• **THE PROBLEM**:
Please put every line of the items below into a Markdown table with the columns Row and Line, numbering the rows and skipping blank lines.

※ ※ ※

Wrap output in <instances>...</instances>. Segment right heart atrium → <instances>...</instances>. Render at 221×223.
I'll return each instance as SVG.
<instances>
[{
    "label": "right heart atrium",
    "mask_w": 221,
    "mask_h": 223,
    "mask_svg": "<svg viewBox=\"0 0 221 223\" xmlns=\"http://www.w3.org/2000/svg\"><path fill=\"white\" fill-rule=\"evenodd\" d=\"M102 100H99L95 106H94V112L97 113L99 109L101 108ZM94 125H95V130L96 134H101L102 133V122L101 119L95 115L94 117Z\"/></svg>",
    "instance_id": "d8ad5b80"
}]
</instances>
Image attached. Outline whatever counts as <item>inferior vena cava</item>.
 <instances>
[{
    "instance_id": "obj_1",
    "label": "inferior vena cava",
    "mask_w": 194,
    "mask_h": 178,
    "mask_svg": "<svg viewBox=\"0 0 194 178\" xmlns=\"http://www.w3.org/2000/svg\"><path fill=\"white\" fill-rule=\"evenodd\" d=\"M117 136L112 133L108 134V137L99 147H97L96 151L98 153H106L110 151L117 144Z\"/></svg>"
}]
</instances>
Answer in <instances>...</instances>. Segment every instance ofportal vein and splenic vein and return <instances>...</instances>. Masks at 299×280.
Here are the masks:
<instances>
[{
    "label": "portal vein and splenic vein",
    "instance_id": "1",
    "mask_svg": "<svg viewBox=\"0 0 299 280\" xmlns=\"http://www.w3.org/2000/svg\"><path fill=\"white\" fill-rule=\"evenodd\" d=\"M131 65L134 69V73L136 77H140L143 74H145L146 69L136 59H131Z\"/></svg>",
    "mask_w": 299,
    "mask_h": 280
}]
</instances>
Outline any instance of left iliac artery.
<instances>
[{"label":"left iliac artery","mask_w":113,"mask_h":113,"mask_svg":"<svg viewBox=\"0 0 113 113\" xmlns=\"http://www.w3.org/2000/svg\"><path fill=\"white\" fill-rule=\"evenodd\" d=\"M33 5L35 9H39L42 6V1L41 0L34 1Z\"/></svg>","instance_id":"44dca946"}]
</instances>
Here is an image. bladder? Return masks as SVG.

※ ※ ※

• **RESPONSE TO THIS EXERCISE**:
| Row | Line |
|---|---|
| 1 | Wrap output in <instances>...</instances>. Segment right heart atrium → <instances>...</instances>. Render at 221×223. |
| 2 | I'll return each instance as SVG. |
| 3 | <instances> |
| 4 | [{ |
| 5 |     "label": "right heart atrium", |
| 6 |     "mask_w": 221, |
| 7 |     "mask_h": 223, |
| 8 |     "mask_svg": "<svg viewBox=\"0 0 221 223\" xmlns=\"http://www.w3.org/2000/svg\"><path fill=\"white\" fill-rule=\"evenodd\" d=\"M102 100H99L95 106H94V112L97 113L99 109L101 108ZM94 125H95V130L96 134H101L102 133V122L101 119L95 115L94 117Z\"/></svg>", |
| 9 |     "instance_id": "d8ad5b80" |
| 10 | }] |
| 11 | </instances> |
| 12 | Image attached. Outline whatever counts as <item>inferior vena cava</item>. |
| 13 |  <instances> |
| 14 | [{ |
| 15 |     "instance_id": "obj_1", |
| 16 |     "label": "inferior vena cava", |
| 17 |     "mask_w": 194, |
| 18 |     "mask_h": 178, |
| 19 |     "mask_svg": "<svg viewBox=\"0 0 194 178\" xmlns=\"http://www.w3.org/2000/svg\"><path fill=\"white\" fill-rule=\"evenodd\" d=\"M117 136L112 133L108 134V137L99 147H97L96 151L98 153H106L110 151L117 144Z\"/></svg>" |
| 20 | }] |
| 21 | </instances> |
| 22 | Answer in <instances>...</instances>. Segment every instance ofportal vein and splenic vein and return <instances>...</instances>. Masks at 299×280. |
| 23 | Here are the masks: |
| 24 | <instances> |
| 25 | [{ |
| 26 |     "label": "portal vein and splenic vein", |
| 27 |     "instance_id": "1", |
| 28 |     "mask_svg": "<svg viewBox=\"0 0 299 280\" xmlns=\"http://www.w3.org/2000/svg\"><path fill=\"white\" fill-rule=\"evenodd\" d=\"M131 65L134 69V73L136 77H140L143 74H145L146 69L136 59H131Z\"/></svg>", |
| 29 |     "mask_w": 299, |
| 30 |     "mask_h": 280 |
| 31 | }] |
| 32 | </instances> |
| 33 | Outline any instance of left iliac artery. |
| 34 | <instances> |
| 35 | [{"label":"left iliac artery","mask_w":113,"mask_h":113,"mask_svg":"<svg viewBox=\"0 0 113 113\" xmlns=\"http://www.w3.org/2000/svg\"><path fill=\"white\" fill-rule=\"evenodd\" d=\"M33 5L35 9H39L42 6V1L41 0L34 1Z\"/></svg>","instance_id":"44dca946"}] |
| 36 | </instances> |
| 37 | Here is an image. bladder? Return masks as SVG. |